In February 2021, Sirota received a significant boost for another project in the neighborhood: a $ 405,000 grant from the John F. and James L. Knight Foundation to design and adaptively reuse an existing building that is part of the Oakland Avenue Urban Farm will be. Working with the farm, Sirota’s Studio will transform a vacant residence into a community-centric design library and meeting room – one that is run entirely with community support and input.

As Sirota-founded Akoaki design firm got more stakes in Detroit’s North End and Oakland Avenue Urban Farm, it realized the high risk that a buyer could buy out the land below. Like many of the urban farms in Detroit, it was founded on land that did not belong to the farmers – land that was cleared of rotting and that had no real value or target for local residents during the Great Recession of speculation.
Date: 09/19/2018
Photo credit: Austin Thomason, Michigan Photography.
The project builds on a five year effort to realize a civic commons and transform the farm into an experimental urban prototype for equitable regeneration. The aim is to help the farm redesign and realize six acres of the North End as a living landscape with cultural infrastructure that benefits residents and mission-oriented organizations alike.

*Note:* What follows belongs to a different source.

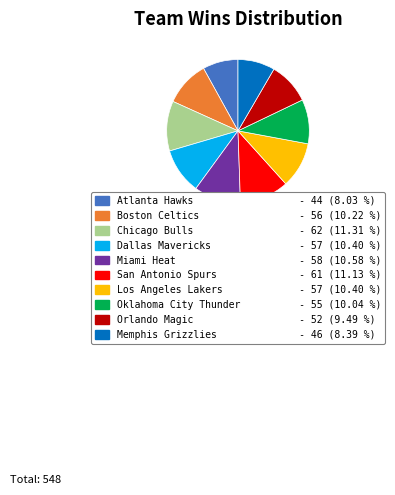

Approximately how many times larger is the value at Miami Heat compared to Dallas Mavericks?

1.0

“We hope this project will provide the North End with a valuable resource and continue to build on all of the positive things that are happening in the community,” says Sirota. “As a permanent infrastructure, this facility offers residents and the university the opportunity to learn from one another over the years, and encourages us to rethink the role of the architect as negotiator – as facilitator and galvanizer of networks of people.”
Sirota’s simultaneous reinterpretation of architecture education by her leadership as deputy dean for academic initiatives speaks for her acceptance of the “radical flexibility” that has emerged from her own experience as a non-traditional architecture student. It continues to pursue collective efforts and experiences – in digital space during the pandemic and through institutional networks and physical spaces after the pandemic.
“Designers in every scale and medium have the unique ability to create spaces for pluralistic, inclusive, collective encounters, create spaces that enable participation in public discourse, and create situations that shape the future of bourgeois life,” says she, “and this potential makes me stubbornly optimistic about our profession.”